Auch wenn meine Zeit als RI Director sehr eindrucksvoll und spannend war, mit all den neuen Aspekten, die sich ergeben haben, bevorzuge ich es, wirkungsorientiert zu arbeiten. Die Erfahrungen, die ich durch dieses Amt gewonnen habe, möchte ich nun einbringen, beispielsweise in Uganda, Pakistan und im Libanon oder in der Arbeitsgruppe zum Thema Harassment, welches mit der zunehmenden Vernetzung und Globalisierung von Rotary an Bedeutung und Komplexität gewinnt.

Ich kann mir auch vorstellen, vermehrt in Organisationen wie EndPlasticSoup oder der Rotary Action Group for Peace mitzuwirken. Ich engagiere mich auch in der Action Group RMCH, die ich zusammen mit Judith Lauber reaktiviert habe. Unterstützung ist willkommen; ich suche nach Mitteln für Dreiradambulanzen in Uganda, Solarpannels für Schulen im Libanon und Wasseraufbereitungsanlagen für die zerstörten Dörfer in Pakistan.

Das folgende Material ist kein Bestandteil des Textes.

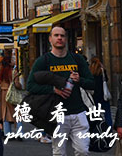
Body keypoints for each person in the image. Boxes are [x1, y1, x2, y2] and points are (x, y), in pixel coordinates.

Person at [27, 26, 94, 156]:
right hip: (56, 115)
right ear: (50, 39)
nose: (59, 38)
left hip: (78, 112)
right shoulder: (43, 61)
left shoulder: (77, 59)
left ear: (66, 39)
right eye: (56, 35)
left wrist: (79, 80)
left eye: (62, 36)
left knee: (83, 150)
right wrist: (53, 90)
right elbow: (31, 86)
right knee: (59, 153)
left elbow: (92, 83)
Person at [90, 56, 113, 126]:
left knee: (95, 112)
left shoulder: (90, 70)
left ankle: (98, 127)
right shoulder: (102, 70)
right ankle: (109, 127)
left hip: (94, 95)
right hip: (103, 94)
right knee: (107, 113)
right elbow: (106, 79)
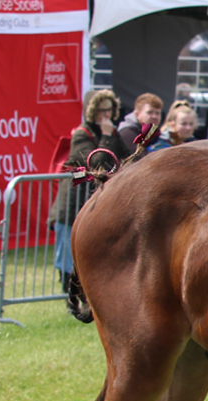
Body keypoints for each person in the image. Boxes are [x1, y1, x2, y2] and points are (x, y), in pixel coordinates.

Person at [49, 89, 131, 293]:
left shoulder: (113, 134)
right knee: (68, 258)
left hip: (96, 205)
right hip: (72, 205)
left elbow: (128, 158)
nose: (106, 115)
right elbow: (96, 162)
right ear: (92, 111)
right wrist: (105, 136)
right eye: (101, 110)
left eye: (109, 110)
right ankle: (69, 296)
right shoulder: (82, 134)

Was die Zukunft betrifft, bin ich ziemlich offen, strebe aber nicht unbedingt die nächste Position in einem Komitee an.  

Dank unseren Projekten in Uganda: Weniger Mütter- und Kindersterblichkeit, mehr nachhaltige Familienplanung

An dieser Stelle möchte ich allen ganz herzlich danken, die sich mit mir für die Erreichung unserer gemeinsamen Ziele eingesetzt haben und, hoffentlich auch in Zukunft einsetzen werden.

Lieber Urs, ganz herzlichen Dank für diesen spannenden Einblick in deine Erfahrungen und Erlebnisse als Rotary International Director und dein unermüdliches rotarisches Engagement!